With the aim of achieving an optimum indoor environment and lowering operating costs in the long term, the performance of a so-called “operational optimisation with weather forecast control” system has been tested in three administrative buildings in the German state of North Rhine-Westphalia since 2007. The operation of the heating systems is optimised based on a thermodynamic computer model and local weather forecast data. The result: A tangible increase in comfort with simultaneous heat energy savings.

Monolithically constructed buildings store heat in the walls, floor ceilings and fixtures. Depending on the insulation standard, type of heat exchangers (radiators, concrete core activation, HVAC system) and ventilation habits of the users, a change in the external temperature often only makes itself noticeable in the interior spaces after several hours or even days.
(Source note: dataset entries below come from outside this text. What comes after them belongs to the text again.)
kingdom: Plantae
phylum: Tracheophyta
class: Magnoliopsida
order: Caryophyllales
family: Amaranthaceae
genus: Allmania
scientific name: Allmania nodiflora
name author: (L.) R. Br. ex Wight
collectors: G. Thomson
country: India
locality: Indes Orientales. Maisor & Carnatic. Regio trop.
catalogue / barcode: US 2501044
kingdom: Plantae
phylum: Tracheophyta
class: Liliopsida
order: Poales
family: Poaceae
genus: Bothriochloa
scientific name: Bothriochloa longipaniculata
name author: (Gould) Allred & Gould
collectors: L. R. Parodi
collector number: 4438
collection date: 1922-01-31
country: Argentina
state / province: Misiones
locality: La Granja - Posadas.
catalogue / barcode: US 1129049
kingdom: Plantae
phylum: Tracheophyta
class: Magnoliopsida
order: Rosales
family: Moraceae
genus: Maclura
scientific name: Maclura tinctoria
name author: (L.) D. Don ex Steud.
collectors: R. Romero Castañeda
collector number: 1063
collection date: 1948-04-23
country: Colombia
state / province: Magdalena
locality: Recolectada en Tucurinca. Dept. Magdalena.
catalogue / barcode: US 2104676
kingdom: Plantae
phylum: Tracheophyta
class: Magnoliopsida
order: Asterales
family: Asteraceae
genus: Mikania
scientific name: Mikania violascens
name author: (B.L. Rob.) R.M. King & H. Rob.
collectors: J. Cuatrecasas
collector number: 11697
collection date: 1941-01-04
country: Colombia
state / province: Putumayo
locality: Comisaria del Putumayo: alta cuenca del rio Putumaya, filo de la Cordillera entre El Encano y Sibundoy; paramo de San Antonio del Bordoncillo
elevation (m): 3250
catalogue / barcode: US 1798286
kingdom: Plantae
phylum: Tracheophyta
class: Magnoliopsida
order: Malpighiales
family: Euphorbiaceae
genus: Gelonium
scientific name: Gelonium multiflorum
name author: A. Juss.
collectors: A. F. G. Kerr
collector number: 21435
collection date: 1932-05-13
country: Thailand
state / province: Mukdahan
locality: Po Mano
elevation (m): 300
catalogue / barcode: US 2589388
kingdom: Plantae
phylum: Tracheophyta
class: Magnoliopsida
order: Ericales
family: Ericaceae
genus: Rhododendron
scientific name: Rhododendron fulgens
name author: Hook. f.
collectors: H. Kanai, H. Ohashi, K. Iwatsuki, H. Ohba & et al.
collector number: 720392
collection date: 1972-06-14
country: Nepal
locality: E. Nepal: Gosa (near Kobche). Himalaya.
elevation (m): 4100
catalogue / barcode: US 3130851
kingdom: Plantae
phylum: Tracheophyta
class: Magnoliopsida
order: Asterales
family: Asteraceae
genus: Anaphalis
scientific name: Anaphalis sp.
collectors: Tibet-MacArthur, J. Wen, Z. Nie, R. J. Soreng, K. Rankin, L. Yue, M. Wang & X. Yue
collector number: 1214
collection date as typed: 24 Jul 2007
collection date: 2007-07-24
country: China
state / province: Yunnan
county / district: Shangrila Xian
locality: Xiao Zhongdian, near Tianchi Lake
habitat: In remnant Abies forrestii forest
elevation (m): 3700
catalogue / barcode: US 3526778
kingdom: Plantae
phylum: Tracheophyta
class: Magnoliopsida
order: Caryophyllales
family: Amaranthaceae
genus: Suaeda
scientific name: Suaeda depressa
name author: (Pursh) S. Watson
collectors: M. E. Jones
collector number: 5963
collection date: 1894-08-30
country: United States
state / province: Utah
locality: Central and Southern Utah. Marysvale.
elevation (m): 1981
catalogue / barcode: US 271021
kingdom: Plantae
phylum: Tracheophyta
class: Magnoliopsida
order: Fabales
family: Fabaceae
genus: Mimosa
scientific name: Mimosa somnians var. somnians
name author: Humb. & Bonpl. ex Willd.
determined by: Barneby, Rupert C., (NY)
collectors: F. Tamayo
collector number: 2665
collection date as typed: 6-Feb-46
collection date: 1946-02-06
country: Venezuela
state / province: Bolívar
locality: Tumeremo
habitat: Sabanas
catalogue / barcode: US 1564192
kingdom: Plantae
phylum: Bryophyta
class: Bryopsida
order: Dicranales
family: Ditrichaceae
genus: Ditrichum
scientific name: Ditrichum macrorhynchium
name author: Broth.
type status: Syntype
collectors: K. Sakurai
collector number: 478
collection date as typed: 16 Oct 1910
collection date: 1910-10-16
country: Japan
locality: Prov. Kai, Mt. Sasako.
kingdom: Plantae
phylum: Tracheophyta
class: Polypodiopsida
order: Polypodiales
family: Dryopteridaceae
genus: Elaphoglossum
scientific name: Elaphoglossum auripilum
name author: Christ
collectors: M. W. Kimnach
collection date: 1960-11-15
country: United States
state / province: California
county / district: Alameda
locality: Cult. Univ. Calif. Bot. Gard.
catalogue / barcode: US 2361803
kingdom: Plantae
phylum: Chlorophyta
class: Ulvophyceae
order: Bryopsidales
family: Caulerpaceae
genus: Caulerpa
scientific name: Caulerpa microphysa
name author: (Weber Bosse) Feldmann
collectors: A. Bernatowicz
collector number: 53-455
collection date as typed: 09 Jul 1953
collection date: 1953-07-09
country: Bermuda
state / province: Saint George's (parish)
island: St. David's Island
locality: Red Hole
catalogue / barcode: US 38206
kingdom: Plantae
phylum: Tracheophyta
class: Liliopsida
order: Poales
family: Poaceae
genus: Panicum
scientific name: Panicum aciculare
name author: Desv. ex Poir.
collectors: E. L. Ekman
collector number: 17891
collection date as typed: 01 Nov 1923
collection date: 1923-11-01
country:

A time delay therefore occurs between changes in the weather and the resulting heating requirement in the building interior. This can lead to increased energy consumption and reduced comfort caused by overheating.

Conventional control technology works with fixed time settings (e.g. day-night reductions) and rigid heating characteristic curves coupled with external temperature sensors. This is technically simple but has the disadvantage that adjustments have to be made by hand when changes in the weather occur. Many people will be familiar with this problem when it comes to underfloor heating. During the transitional periods, users helplessly play around with the heating settings to no avail. Sometimes it is too warm, sometimes too cold. In order to avoid complaints, the problem is often “solved” by setting the operating times and characteristic lines so generously that the heating technology safely copes with even the coldest day of the year. As a consequence, during most days with mild weather the heating “stubbornly” switches on too early at a fixed time and, despite the exterior temperature measurement, runs with an excessive supply temperature. And solar gain, which can have an enormous impact on the indoor environment in accordance with the building’s orientation and the amount of glazing, is not taken into account at all.

Radiators are mostly mounted beneath windows. Permanent ventilation caused by users keeping windows open causes cold air to fall on the legally required thermostatic heads on the radiator valves, which as a result open and demand the maximum output from the heating boiler. Above the radiators, warm air considerably above the room temperature level rises upwards and escapes directly through the open windows to the outside. The radiators therefore give off considerably more heat than would be required if the room were correctly ventilated (intermittent ventilation instead of permanent ventilation). A solution is therefore being sought for supplying heat that does not provide heat on demand in the traditional manner but instead heats the rooms in accordance with precise structural and user requirements.